Komm mit uns, verschwende deine Zeit
Seit 25 Jahren schreibe ich für diese Zeitung. Ich wollte, das ließe mich ungerührt. Aber die Erinnerungen kommen mächtig.
Zur Sicherheit vorweg: Es könnte jetzt ein bisserl rührselig werden. Ob ich schnell Zeit für den Herausgeber hätte, wurde ich gefragt, bloß ein paar Minuten. Und dann ging’s um 25 Jahre. So lange schreibe ich für diese Zeitung, und hätte mich keiner erinnert, ich hätt’s vergessen. Und als ich weiterschreiben wollte nach dem Gespräch, kam auch noch der Campino, der ist Sänger bei den Toten Hosen und als solcher Begleiter seit . . . shit, seit 35 Jahren. Jetzt haben die ein neues Album. Und Campino gibt dazu den SN ein Interview. Zwei, drei Mal habe ich das schon gemacht. Soll wer anderer machen, denke ich. Über die Hosen schrieb ich oft. Wahrscheinlich habe ich nur über Dylan öfter geschrieben, weil der ist noch länger da als die Hosen. Mit Campino und einer Handvoll alter Songs, die Tage wie diese zur Party früherer Emotionen machen, wurde die Frage übermächtig nach der Zeit und was mit ihr passiert ist – und was mit uns in ihr passiert. Eh nichts. Eher ist es das Gefühl für Zeiträume, das sich änderte. Diese gefühlte Zeit ist ein schlimmer Betrüger. Das erste größere Interview. Der erste Leitartikel. Das erste Mal bei so vielen Sachen. Bilder von einst kommen ungefragt daher. Und ich wäre gern cooler, abgeklärter. Aber wenn ich erinnert werde, beginnt die innere Zeitmaschine zu dampfen.
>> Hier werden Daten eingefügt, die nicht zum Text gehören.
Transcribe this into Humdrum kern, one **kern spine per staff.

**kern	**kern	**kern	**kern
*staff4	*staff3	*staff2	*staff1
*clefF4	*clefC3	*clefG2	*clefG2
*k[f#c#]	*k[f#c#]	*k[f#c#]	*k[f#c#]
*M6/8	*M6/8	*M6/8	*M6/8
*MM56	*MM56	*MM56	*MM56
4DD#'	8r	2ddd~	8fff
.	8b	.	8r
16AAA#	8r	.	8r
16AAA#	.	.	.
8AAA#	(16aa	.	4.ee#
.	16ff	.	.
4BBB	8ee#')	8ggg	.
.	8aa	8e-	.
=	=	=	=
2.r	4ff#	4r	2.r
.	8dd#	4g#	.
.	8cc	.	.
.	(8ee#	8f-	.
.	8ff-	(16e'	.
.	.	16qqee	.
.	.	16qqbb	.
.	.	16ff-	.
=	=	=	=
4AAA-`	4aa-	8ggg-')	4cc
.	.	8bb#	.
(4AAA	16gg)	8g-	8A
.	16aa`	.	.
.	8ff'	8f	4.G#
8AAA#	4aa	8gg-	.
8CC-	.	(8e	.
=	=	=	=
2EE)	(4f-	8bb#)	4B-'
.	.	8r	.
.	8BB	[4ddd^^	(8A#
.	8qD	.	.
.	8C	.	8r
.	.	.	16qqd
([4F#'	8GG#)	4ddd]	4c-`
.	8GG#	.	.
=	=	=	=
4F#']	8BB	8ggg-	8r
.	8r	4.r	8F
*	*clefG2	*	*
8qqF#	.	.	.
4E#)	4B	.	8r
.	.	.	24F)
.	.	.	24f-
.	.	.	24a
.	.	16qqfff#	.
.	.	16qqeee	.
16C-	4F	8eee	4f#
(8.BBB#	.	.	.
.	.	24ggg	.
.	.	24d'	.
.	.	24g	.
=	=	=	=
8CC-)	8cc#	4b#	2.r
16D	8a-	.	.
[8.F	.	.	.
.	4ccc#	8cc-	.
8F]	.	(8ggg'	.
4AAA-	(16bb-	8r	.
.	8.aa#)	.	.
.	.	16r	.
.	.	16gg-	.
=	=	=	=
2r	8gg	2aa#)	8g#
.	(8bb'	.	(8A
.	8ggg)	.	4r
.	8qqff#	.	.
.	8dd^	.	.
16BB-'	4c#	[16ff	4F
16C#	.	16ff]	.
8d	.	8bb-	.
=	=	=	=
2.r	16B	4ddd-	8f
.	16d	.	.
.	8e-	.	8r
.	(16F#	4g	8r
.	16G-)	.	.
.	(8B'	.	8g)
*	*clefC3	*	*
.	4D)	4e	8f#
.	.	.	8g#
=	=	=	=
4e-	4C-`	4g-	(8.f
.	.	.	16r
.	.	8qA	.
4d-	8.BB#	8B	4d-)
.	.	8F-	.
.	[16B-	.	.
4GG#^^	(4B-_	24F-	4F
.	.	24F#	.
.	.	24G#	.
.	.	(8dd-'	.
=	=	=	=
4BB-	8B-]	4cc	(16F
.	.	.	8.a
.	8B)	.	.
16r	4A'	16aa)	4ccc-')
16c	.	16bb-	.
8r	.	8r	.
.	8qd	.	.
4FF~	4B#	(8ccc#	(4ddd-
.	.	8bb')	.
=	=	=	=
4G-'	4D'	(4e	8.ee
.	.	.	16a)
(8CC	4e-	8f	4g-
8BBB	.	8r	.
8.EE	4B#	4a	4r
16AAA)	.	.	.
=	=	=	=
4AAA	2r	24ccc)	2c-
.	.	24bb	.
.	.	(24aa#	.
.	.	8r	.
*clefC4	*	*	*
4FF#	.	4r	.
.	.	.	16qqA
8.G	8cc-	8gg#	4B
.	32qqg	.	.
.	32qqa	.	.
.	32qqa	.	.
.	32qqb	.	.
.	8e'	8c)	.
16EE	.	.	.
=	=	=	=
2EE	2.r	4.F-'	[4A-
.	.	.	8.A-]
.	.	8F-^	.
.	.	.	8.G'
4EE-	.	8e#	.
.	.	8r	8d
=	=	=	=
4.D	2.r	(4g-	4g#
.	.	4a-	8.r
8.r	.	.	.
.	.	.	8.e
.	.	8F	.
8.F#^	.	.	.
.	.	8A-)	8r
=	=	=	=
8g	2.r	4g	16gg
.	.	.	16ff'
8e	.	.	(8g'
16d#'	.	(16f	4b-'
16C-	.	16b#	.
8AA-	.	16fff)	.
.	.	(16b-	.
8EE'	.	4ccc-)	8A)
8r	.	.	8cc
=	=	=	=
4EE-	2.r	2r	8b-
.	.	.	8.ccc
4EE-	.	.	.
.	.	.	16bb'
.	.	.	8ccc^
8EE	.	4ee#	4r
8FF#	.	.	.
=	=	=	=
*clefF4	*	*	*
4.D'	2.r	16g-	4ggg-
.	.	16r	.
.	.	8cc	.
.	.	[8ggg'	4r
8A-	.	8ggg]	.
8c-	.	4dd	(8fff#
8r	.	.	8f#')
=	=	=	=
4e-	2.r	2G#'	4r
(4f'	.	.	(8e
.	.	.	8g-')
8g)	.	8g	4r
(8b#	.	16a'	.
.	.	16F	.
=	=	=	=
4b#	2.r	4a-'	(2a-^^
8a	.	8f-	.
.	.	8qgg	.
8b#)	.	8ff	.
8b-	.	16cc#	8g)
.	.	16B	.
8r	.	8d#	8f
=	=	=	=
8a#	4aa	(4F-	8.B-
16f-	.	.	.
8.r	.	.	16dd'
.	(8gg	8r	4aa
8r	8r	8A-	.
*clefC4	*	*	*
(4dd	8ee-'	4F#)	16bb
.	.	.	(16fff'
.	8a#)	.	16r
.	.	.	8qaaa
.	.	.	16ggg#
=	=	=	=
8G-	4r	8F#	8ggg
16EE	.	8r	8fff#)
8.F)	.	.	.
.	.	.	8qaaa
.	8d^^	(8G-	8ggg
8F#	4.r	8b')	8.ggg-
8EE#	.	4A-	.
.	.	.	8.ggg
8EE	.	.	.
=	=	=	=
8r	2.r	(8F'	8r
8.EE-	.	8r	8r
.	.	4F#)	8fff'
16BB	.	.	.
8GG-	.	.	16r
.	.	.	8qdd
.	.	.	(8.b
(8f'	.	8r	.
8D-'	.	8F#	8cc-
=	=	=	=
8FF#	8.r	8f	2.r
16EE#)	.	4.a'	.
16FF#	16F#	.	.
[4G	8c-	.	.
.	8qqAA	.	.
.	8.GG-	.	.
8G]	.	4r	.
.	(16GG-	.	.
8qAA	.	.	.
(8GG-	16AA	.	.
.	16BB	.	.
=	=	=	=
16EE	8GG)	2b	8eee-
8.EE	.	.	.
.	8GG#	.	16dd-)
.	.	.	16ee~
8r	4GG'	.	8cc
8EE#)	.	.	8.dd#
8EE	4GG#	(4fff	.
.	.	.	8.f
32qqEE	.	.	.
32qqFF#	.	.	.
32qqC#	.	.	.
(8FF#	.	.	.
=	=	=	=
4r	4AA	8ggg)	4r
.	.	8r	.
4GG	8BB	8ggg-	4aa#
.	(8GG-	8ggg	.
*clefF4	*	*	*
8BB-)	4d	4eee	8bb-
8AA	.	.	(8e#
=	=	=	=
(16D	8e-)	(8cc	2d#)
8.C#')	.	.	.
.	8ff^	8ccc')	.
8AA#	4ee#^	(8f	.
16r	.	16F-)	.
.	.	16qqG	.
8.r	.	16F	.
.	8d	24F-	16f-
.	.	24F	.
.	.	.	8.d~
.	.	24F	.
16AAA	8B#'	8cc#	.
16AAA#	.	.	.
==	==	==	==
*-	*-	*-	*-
Da taucht dann aus Urzeiten des Lebens auch noch ein Hosen-Song auf: „Komm mit uns, verschwende deine Zeit“. Unmöglich. Oder? Verschwendung verkommt im Lauf des Lebens zum Schimpfwort. Es steht auch auf der Liste der geächteten Wörter in einer Epoche der Effizienz. Alles wird getaktet. Alles braucht eine Timeline. Erinnerungen lassen sich so aber nicht fesseln. Sie haben ein Eigenleben, spüren sich je nach Lage immer neu an, egal wie alt sie sind. „Komm mit uns, verschwende deine Zeit“, singt Campino. Das ist kein herausragender Song. Simpel, aber durchschlagskräftig, wie sich das für Punkrock gehört, wie sich das Leben eben genau in diesem einen Moment anfühlt. Gestern und Morgen verschwinden. Dazwischen liegt keine Wahr- heit, aber dieses Dazwischen bleibt doch die einzige Möglichkeit, das Schöne, Aufregende, das Tiefgefühlte zu erleben. Vorher ist schon vorbei. Und von später haben wir keine Ahnung. Nur ein Moment. Nur ein Augenblick. Und immer, immer das erste Mal. Kinder haben’s da gut. Die können das. Die spüren Dauer und Länge und Intensität im Ganzen, wo die Großen nur mehr in Bruchteilen rechnen.
Ich hörte einmal von Studien über die Motivation, warum Menschen reisen oder Urlaub machen. Da geht’s unter anderem darum, sich in unbekannte Situationen zu wagen. Das nämlich verlängert einem die Freude. Oder anders: Gefühlt erlebt man solche Situationen länger und intensiver als das Gewohnte, das Bekannte. Immer das erste Mal. Das wär’s. Und sich dann immer voller Überzeugung verschwenderisch in dieses erste Mal stürzen, bevor die Erinnerung die Macht übernimmt und ein Vierteljahrhundert einem vorkommt wie ein Tag.